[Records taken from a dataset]
□ □ □ □ □ □ □

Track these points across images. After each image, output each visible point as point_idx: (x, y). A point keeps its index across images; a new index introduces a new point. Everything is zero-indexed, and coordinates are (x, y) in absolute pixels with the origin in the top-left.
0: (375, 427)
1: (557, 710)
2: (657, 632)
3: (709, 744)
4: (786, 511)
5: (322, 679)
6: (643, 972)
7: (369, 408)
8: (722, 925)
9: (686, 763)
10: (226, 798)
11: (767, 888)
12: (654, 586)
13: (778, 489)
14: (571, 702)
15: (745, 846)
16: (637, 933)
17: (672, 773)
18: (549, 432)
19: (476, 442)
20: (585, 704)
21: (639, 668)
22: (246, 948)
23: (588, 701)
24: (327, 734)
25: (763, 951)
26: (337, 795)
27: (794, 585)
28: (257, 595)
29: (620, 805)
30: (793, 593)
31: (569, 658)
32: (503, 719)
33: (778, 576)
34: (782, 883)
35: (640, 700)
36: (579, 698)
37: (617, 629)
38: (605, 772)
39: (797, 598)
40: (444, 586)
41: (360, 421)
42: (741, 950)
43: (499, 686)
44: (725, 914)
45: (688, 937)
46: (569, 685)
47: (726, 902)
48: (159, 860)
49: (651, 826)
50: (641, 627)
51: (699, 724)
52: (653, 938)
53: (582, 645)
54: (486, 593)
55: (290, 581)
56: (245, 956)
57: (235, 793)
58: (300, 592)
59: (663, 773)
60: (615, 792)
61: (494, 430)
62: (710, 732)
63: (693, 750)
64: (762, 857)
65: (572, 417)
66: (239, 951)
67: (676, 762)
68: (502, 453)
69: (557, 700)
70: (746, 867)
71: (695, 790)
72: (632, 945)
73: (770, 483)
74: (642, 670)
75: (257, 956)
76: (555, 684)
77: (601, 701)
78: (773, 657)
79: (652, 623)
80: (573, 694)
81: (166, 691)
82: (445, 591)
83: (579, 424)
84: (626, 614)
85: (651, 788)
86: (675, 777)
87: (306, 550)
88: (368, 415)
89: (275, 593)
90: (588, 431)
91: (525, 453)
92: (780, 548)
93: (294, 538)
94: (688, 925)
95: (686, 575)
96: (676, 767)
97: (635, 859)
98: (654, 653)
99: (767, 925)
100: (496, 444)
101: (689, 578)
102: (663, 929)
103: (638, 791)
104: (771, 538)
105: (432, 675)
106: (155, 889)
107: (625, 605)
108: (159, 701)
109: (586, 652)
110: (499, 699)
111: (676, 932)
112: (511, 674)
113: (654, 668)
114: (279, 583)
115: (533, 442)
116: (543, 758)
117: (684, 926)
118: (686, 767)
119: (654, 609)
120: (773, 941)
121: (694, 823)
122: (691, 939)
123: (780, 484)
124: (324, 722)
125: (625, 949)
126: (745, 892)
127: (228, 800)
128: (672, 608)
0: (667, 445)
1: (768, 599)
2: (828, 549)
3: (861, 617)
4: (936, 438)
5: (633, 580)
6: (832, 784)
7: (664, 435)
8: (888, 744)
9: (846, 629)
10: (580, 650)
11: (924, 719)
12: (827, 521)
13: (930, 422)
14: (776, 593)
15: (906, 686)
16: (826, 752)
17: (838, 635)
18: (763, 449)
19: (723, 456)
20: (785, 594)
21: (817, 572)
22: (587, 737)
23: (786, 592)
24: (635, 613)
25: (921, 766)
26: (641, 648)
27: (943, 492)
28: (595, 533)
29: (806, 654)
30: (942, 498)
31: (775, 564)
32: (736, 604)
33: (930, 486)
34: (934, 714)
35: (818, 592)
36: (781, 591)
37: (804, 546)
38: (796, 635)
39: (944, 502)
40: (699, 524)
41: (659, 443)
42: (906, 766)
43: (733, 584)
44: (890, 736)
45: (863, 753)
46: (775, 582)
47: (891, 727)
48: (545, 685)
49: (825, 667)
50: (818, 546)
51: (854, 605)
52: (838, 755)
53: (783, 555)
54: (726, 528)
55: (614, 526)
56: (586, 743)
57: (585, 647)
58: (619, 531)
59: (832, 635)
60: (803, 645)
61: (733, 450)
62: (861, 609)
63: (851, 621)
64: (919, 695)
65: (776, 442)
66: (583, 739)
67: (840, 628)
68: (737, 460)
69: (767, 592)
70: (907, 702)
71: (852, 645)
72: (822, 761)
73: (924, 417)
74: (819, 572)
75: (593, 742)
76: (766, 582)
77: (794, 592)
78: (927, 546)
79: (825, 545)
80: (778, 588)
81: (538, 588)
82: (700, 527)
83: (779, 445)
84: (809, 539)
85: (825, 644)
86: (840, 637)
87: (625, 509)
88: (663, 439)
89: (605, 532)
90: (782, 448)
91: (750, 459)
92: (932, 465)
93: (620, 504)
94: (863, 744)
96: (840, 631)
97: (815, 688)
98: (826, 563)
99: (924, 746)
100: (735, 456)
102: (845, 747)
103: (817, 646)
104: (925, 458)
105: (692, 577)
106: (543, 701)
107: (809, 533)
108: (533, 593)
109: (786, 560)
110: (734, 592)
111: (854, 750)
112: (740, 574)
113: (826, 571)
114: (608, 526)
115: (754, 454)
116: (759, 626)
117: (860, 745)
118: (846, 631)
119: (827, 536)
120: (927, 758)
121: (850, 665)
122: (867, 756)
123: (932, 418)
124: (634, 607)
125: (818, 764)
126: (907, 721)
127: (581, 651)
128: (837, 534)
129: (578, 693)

□ □ □ □ □ □ □

■ The task ■
Could you print every line of the material above again, unchanged?

■ Response to this task ■
Track these points across images. After each image, output each visible point as point_idx: (x, y). A point keeps its index across images; a new index introduces a new point. Everything is zero-indexed, and coordinates are (x, y) in absolute pixels with the origin in the top-left.
0: (375, 427)
1: (557, 710)
2: (657, 632)
3: (709, 744)
4: (786, 511)
5: (322, 679)
6: (643, 972)
7: (369, 408)
8: (722, 925)
9: (686, 763)
10: (226, 798)
11: (767, 888)
12: (654, 586)
13: (778, 489)
14: (571, 702)
15: (745, 846)
16: (637, 933)
17: (672, 773)
18: (549, 432)
19: (476, 442)
20: (585, 704)
21: (639, 668)
22: (246, 948)
23: (588, 701)
24: (327, 734)
25: (763, 951)
26: (337, 795)
27: (794, 585)
28: (257, 595)
29: (620, 805)
30: (793, 593)
31: (569, 658)
32: (503, 719)
33: (778, 576)
34: (782, 883)
35: (640, 700)
36: (579, 698)
37: (617, 629)
38: (605, 772)
39: (797, 598)
40: (444, 586)
41: (360, 421)
42: (741, 950)
43: (499, 686)
44: (725, 914)
45: (688, 937)
46: (569, 685)
47: (726, 902)
48: (159, 860)
49: (651, 826)
50: (641, 627)
51: (699, 724)
52: (653, 938)
53: (582, 645)
54: (486, 593)
55: (290, 581)
56: (245, 956)
57: (235, 793)
58: (300, 592)
59: (663, 773)
60: (615, 792)
61: (494, 430)
62: (710, 732)
63: (693, 750)
64: (762, 857)
65: (572, 417)
66: (239, 951)
67: (676, 762)
68: (502, 453)
69: (557, 700)
70: (746, 867)
71: (695, 790)
72: (632, 945)
73: (770, 483)
74: (642, 670)
75: (257, 956)
76: (555, 684)
77: (601, 701)
78: (773, 657)
79: (652, 623)
80: (573, 694)
81: (166, 691)
82: (445, 591)
83: (579, 424)
84: (626, 614)
85: (651, 788)
86: (675, 777)
87: (306, 550)
88: (368, 415)
89: (275, 593)
90: (588, 431)
91: (525, 453)
92: (780, 548)
93: (294, 538)
94: (688, 925)
95: (686, 575)
96: (676, 767)
97: (635, 859)
98: (654, 653)
99: (767, 925)
100: (496, 444)
101: (689, 578)
102: (663, 929)
103: (638, 791)
104: (771, 538)
105: (432, 675)
106: (155, 889)
107: (625, 605)
108: (159, 701)
109: (586, 652)
110: (499, 699)
111: (676, 932)
112: (511, 674)
113: (654, 668)
114: (279, 583)
115: (533, 442)
116: (543, 758)
117: (684, 926)
118: (686, 767)
119: (654, 609)
120: (773, 941)
121: (694, 823)
122: (691, 939)
123: (780, 484)
124: (324, 722)
125: (625, 949)
126: (745, 892)
127: (228, 800)
128: (672, 608)
0: (667, 445)
1: (768, 599)
2: (828, 549)
3: (861, 617)
4: (936, 438)
5: (633, 580)
6: (832, 784)
7: (664, 435)
8: (888, 744)
9: (846, 629)
10: (580, 650)
11: (924, 719)
12: (827, 521)
13: (930, 422)
14: (776, 593)
15: (906, 686)
16: (826, 752)
17: (838, 635)
18: (763, 449)
19: (723, 456)
20: (785, 594)
21: (817, 572)
22: (587, 737)
23: (786, 592)
24: (635, 613)
25: (921, 766)
26: (641, 648)
27: (943, 492)
28: (595, 533)
29: (806, 654)
30: (942, 498)
31: (775, 564)
32: (736, 604)
33: (930, 486)
34: (934, 714)
35: (818, 592)
36: (781, 591)
37: (804, 546)
38: (796, 635)
39: (944, 502)
40: (699, 524)
41: (659, 443)
42: (906, 766)
43: (733, 584)
44: (890, 736)
45: (863, 753)
46: (775, 582)
47: (891, 727)
48: (545, 685)
49: (825, 667)
50: (818, 546)
51: (854, 605)
52: (838, 755)
53: (783, 555)
54: (726, 528)
55: (614, 526)
56: (586, 743)
57: (585, 647)
58: (619, 531)
59: (832, 635)
60: (803, 645)
61: (733, 450)
62: (861, 609)
63: (851, 621)
64: (919, 695)
65: (776, 442)
66: (583, 739)
67: (840, 628)
68: (737, 460)
69: (767, 592)
70: (907, 702)
71: (852, 645)
72: (822, 761)
73: (924, 417)
74: (819, 572)
75: (593, 742)
76: (766, 582)
77: (794, 592)
78: (927, 546)
79: (825, 545)
80: (778, 588)
81: (538, 588)
82: (700, 527)
83: (779, 445)
84: (809, 539)
85: (825, 644)
86: (840, 637)
87: (625, 509)
88: (663, 439)
89: (605, 532)
90: (782, 448)
91: (750, 459)
92: (932, 465)
93: (620, 504)
94: (863, 744)
96: (840, 631)
97: (815, 688)
98: (826, 563)
99: (924, 746)
100: (735, 456)
102: (845, 747)
103: (817, 646)
104: (925, 458)
105: (692, 577)
106: (543, 701)
107: (809, 533)
108: (533, 593)
109: (786, 560)
110: (734, 592)
111: (854, 750)
112: (740, 574)
113: (826, 571)
114: (608, 526)
115: (754, 454)
116: (759, 626)
117: (860, 745)
118: (846, 631)
119: (827, 536)
120: (927, 758)
121: (850, 665)
122: (867, 756)
123: (932, 418)
124: (634, 607)
125: (818, 764)
126: (907, 721)
127: (581, 651)
128: (837, 534)
129: (578, 693)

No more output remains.